Time after time they let their eyes take in the scene. There were no longer mountains out there, no valleys or wooded hills, rivers or plains. All that lay on the bottom of the sea. They were now standing on an island and were surrounded by sea on all sides. The mountains they had always seen stretch away blue into the distance had also been turned into islands.

Was it strange that they found this hard to grasp? Was it strange that all they did was stand and stare and stare?

Now and then someone would begin to laugh.

Perhaps they were just relieved to find themselves still alive, Anna thought, and gave vent to the joy that welled up within them at the thought. Or perhaps they really did find everything comical.

She caught herself smiling too.

They’d lost the farm, they’d lost the valley, but they were alive. And the water had stopped rising.

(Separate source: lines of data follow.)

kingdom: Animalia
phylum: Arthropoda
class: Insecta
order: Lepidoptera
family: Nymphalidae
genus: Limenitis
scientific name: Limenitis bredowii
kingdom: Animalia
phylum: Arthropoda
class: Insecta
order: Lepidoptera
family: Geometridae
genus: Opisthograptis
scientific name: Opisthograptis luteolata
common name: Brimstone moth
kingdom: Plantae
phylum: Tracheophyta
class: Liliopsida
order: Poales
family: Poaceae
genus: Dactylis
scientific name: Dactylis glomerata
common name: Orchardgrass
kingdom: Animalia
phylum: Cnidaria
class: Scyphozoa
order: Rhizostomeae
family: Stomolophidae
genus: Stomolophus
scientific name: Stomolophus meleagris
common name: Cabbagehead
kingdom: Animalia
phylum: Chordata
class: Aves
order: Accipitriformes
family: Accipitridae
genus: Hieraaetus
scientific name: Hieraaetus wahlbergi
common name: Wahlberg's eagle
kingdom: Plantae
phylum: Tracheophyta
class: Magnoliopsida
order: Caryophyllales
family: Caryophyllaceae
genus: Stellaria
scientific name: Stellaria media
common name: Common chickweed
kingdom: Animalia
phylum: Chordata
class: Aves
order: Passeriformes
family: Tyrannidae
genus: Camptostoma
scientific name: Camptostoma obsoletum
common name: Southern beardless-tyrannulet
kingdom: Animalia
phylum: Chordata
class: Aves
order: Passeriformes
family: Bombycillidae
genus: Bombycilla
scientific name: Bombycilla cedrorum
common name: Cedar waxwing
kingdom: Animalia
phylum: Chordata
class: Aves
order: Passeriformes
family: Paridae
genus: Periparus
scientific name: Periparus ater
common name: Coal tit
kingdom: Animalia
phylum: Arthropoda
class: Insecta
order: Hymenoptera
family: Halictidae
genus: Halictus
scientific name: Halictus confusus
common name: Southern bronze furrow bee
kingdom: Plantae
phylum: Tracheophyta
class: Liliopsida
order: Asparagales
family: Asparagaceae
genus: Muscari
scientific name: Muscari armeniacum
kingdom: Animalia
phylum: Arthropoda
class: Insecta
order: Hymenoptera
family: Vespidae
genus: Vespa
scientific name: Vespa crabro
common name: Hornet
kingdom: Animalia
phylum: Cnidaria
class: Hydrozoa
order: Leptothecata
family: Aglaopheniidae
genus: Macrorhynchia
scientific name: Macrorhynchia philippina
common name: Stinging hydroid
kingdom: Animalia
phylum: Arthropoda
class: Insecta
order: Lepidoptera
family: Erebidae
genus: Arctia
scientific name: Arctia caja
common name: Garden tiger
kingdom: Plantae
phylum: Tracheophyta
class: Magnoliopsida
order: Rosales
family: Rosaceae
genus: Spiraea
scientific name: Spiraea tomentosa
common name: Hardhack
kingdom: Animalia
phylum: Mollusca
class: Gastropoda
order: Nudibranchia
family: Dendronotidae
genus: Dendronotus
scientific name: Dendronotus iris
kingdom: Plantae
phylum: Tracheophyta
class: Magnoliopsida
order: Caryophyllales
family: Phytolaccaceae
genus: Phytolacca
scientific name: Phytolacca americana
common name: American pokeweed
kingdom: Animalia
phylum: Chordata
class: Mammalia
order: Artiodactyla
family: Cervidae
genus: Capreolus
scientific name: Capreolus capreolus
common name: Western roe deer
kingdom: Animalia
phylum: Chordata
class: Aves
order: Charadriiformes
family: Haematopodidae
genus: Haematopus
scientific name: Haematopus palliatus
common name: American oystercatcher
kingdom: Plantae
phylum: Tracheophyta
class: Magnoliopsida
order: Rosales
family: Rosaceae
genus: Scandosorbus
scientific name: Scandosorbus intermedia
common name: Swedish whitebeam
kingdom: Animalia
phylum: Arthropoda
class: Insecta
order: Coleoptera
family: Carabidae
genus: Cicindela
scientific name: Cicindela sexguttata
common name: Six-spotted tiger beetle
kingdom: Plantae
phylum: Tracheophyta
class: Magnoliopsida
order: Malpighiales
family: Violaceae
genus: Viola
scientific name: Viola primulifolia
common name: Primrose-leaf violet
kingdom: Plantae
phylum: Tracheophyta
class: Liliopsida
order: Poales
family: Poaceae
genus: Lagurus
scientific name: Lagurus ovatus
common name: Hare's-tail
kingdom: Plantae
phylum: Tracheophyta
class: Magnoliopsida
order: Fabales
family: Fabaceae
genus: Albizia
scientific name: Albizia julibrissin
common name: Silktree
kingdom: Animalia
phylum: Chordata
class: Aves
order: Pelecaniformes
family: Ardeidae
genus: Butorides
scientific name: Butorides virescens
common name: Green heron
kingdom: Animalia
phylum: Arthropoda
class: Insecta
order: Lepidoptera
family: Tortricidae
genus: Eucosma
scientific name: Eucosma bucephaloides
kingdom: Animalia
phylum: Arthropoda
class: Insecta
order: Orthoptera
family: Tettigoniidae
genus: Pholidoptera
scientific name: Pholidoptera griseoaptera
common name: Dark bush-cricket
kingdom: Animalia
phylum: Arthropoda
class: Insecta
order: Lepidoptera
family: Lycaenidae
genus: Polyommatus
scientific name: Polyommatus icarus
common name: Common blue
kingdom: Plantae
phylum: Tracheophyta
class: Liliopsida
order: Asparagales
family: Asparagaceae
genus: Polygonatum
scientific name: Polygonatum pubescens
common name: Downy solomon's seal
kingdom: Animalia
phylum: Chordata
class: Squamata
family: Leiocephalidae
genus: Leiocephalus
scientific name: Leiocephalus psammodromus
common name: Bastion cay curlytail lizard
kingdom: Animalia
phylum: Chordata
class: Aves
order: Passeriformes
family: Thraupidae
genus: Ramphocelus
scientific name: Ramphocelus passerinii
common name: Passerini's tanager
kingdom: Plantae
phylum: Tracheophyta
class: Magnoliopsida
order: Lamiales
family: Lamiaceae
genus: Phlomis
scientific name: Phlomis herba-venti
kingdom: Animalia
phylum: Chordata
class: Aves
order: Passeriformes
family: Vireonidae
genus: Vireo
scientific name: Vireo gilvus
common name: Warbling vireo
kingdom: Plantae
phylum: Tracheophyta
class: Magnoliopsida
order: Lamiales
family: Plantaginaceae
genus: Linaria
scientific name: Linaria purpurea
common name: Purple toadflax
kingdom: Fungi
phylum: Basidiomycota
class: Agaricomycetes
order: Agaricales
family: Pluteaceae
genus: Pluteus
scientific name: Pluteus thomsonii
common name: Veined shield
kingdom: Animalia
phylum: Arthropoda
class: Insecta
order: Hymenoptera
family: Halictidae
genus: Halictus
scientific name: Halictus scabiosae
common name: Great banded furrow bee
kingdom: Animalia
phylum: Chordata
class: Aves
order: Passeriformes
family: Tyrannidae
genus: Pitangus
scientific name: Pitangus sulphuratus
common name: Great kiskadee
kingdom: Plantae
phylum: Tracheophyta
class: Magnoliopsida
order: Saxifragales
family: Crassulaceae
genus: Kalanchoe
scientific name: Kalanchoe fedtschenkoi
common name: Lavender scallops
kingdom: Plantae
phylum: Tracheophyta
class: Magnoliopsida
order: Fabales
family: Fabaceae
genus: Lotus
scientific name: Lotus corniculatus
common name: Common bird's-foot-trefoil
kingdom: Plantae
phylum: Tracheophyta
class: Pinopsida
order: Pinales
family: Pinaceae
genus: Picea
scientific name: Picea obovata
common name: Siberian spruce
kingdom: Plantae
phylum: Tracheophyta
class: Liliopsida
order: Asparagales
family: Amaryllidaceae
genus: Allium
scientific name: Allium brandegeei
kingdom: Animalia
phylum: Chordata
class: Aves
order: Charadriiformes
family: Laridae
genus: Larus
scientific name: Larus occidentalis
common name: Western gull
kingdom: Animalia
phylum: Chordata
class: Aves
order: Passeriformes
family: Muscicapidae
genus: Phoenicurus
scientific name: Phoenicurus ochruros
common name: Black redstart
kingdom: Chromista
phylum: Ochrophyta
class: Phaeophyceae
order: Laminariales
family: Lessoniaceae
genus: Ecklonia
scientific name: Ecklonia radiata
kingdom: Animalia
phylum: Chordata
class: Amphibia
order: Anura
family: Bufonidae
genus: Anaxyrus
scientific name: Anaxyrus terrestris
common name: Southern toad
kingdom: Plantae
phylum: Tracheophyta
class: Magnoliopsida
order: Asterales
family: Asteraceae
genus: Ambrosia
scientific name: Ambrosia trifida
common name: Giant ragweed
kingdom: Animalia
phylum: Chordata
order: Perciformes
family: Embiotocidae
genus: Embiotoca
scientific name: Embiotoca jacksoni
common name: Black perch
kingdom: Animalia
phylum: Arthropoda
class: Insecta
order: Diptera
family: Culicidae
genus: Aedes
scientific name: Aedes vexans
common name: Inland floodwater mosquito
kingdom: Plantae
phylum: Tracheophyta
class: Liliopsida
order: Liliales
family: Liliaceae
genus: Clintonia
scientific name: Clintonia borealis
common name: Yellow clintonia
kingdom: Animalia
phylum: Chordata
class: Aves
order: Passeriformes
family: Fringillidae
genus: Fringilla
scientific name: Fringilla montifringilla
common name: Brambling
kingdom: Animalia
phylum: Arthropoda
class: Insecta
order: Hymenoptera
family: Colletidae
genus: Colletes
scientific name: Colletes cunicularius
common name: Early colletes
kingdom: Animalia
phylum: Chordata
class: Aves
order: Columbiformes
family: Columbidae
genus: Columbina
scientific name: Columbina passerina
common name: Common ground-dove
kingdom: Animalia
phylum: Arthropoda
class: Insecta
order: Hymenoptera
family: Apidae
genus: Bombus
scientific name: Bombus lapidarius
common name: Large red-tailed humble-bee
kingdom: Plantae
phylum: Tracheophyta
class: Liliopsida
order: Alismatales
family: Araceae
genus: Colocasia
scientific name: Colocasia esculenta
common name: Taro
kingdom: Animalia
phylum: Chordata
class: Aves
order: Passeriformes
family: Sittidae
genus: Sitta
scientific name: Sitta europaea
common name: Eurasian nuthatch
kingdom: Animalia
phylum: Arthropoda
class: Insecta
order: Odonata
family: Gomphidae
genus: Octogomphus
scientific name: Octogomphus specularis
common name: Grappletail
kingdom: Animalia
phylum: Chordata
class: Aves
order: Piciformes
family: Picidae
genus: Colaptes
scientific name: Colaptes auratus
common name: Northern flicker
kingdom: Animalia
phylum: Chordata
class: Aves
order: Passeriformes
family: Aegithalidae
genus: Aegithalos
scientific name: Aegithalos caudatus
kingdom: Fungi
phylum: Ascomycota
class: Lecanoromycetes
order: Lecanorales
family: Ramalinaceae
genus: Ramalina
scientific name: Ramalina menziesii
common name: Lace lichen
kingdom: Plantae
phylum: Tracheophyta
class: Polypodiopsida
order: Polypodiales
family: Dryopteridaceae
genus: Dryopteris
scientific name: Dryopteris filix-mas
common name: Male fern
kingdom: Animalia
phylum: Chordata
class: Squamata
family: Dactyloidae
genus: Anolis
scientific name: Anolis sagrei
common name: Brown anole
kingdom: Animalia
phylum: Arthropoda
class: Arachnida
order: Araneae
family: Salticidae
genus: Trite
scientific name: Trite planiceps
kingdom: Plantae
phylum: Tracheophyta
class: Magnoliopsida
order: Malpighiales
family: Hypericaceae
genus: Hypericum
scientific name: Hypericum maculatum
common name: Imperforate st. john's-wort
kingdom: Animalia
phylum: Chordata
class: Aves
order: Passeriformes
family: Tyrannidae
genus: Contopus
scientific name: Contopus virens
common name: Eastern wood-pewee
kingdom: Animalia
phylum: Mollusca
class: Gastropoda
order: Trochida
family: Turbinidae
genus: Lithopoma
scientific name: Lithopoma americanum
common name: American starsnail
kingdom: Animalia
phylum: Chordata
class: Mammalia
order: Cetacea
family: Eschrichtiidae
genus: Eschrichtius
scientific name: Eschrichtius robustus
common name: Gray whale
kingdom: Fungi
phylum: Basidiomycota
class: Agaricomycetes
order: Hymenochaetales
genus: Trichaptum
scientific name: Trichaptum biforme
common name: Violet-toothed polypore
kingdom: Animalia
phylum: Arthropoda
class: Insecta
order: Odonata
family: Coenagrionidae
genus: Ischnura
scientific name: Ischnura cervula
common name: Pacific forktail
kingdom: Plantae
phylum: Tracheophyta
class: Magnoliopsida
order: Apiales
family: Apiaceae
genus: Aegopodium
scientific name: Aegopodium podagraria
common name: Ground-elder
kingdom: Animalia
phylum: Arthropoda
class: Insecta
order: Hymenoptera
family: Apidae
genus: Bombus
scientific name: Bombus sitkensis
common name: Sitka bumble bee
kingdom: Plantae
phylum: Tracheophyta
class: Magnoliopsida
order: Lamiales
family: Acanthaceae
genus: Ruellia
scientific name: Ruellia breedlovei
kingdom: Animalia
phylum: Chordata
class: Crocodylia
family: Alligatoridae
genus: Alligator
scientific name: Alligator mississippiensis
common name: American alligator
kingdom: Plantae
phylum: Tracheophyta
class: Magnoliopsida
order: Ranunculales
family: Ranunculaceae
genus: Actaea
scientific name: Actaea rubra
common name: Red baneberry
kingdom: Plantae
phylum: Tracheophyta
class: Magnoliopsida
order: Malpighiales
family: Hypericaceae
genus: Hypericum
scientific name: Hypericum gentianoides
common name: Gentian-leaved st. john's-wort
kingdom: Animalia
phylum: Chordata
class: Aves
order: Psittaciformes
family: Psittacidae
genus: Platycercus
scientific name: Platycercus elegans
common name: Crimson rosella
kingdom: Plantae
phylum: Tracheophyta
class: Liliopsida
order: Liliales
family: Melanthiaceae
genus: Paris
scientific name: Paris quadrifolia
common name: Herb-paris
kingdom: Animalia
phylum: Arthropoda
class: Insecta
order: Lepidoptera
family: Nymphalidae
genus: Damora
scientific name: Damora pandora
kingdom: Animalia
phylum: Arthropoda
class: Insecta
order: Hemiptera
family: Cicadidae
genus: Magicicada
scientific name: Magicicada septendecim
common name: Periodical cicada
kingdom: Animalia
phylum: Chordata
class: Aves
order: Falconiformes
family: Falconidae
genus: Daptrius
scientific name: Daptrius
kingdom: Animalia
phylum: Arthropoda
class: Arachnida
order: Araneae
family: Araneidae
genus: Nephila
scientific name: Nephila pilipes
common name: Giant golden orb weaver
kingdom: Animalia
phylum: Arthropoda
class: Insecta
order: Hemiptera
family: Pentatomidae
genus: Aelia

They’d get through this. They would dig in here.

If the sea could rise hundreds of feet in just a few days, it could sink hundreds of feet too. Until then it was just a case of hanging on.

Even though the sea must have risen just as much on the other side of the mountain, the area of dry land in-between, which had previously been high mountain plateau, was extensive and fertile. Herds of reindeer and sheep from most of the farms in the district grazed there. If one assumed that about the same number of people had clambered to safety on the other side of the mountain, there couldn’t be more than two hundred all told. At most three hundred.